Le Cantique des Créatures
ou
Cantique du Soleil

Durant l'automne 1225, épuisé par la stigmatisation et par la maladie, François s'était retiré à Saint-Damien. Presque aveugle, seul dans une cabane de roseaux que lui avait construite Claire, abattu par la fièvre, François composa ce chant d'amour qu'il fit monter vers le Père de toute Création.



Très-Haut, Tout puissant, Bon Seigneur,
à Toi louange, gloire, honneur,
et toute bénédiction,
à Toi seul, ô Très-Haut, ils conviennent,
et nul n'est digne de dire ton nom.

Loué sois-tu mon Seigneur,
avec toutes tes créatures,
et surtout Messire frère Soleil,
lui, le jour dont tu nous éclaires,
beau, rayonnant d'une grande splendeur,
et de toi, ô Très-Haut, portant l'image.

Loué sois-tu, mon Seigneur,
pour soeur la Lune et les étoiles
que tu as formées dans le ciel,
claires, précieuses et belles.

Loué sois-tu, mon Seigneur,
pour frère le Vent,
et pour l'air et le nuage et le ciel clair
et tous les temps par qui tu tiens en vie
toutes tes créatures

Loué sois-tu, mon Seigneur,
pour soeur Eau, fort utile,
humble, précieuse et chaste.

Loué sois-tu, mon Seigneur,
pour frère Feu, par qui s'illumine la nuit,
il est beau, joyeux, invincible et fort.

Loué sois-tu, mon Seigneur,
pour soeur notre mère la Terre
qui nous porte et nous nourrit,
qui produit la diversité des fruits,
et les fleurs diaprées et l'herbe.

Louez et bénissez mon Seigneur,
rendez-lui grâces et servez-le,
tous en toute humilité!





Une avant-dernière strophe, hymne au pardon et à la paix, fut ajoutée en juillet 1226, au palais épiscopal d'Assise, pour mettre fin à une lutte acharnée entre l'évêque et le podestat de la ville.
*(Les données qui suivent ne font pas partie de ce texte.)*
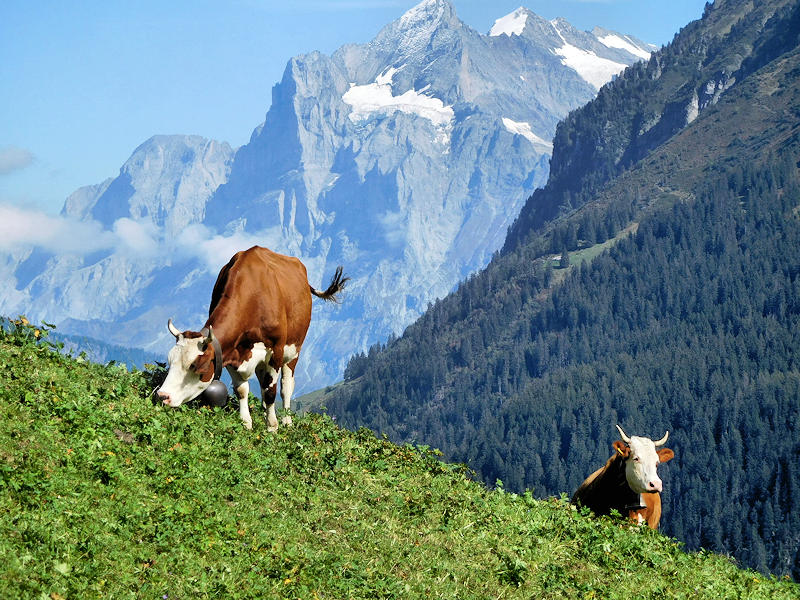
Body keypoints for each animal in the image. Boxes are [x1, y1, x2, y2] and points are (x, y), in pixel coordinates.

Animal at [156, 246, 346, 428]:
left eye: (196, 366)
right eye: (170, 361)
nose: (163, 395)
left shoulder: (275, 352)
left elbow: (271, 393)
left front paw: (272, 427)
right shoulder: (231, 351)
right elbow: (242, 390)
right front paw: (246, 424)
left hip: (294, 350)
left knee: (286, 386)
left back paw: (286, 421)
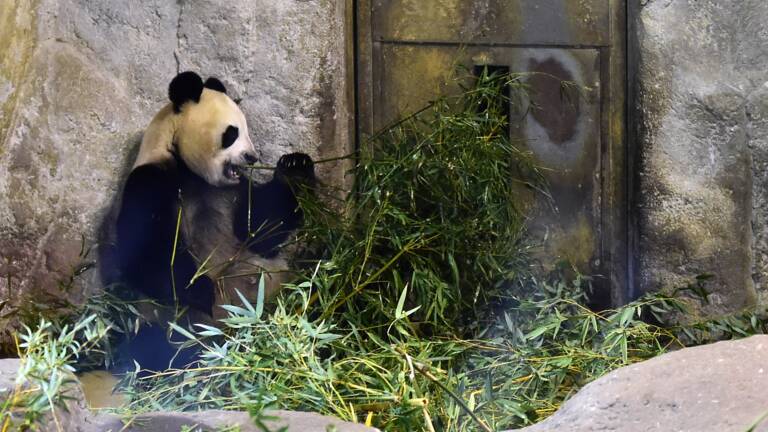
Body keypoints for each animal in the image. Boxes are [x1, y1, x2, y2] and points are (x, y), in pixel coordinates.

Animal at [109, 71, 315, 371]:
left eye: (246, 129)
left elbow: (260, 232)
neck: (190, 172)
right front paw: (200, 290)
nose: (252, 157)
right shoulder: (149, 182)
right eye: (232, 133)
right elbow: (142, 254)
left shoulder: (234, 191)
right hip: (160, 320)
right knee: (151, 348)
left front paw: (295, 167)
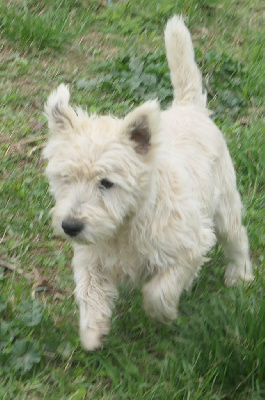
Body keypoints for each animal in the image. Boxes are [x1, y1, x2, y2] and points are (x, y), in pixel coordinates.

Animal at [42, 15, 253, 350]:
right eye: (65, 178)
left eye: (106, 183)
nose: (70, 226)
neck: (126, 226)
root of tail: (189, 107)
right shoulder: (91, 257)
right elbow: (88, 289)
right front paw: (92, 331)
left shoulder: (191, 244)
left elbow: (158, 290)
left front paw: (164, 314)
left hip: (224, 203)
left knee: (237, 236)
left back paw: (240, 275)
Ces quelques vers de l'apôtre de la paix suffirent à empêcher la guerre civile.

Loué sois-tu, mon Seigneur,
pour ceux qui pardonnent par amour pour toi,
qui supportent épreuves et maladies,
heureux s'ils conservent la paix, car par toi,
Très-Haut, ils seront couronnés.


Quand à la dernière strophe enfin, c'est pour accueillir par un chant la mort que François l'a composée au début d'octobre 1226.

Loué sois-tu, mon Seigneur,
pour notre soeur la Mort corporelle
à qui nul homme vivant ne peut échapper.
Malheur à ceux qui meurent en péché mortel,
heureux ceux qu'elle surprendra faisant ta volonté,
car la seconde mort ne pourra leur nuire.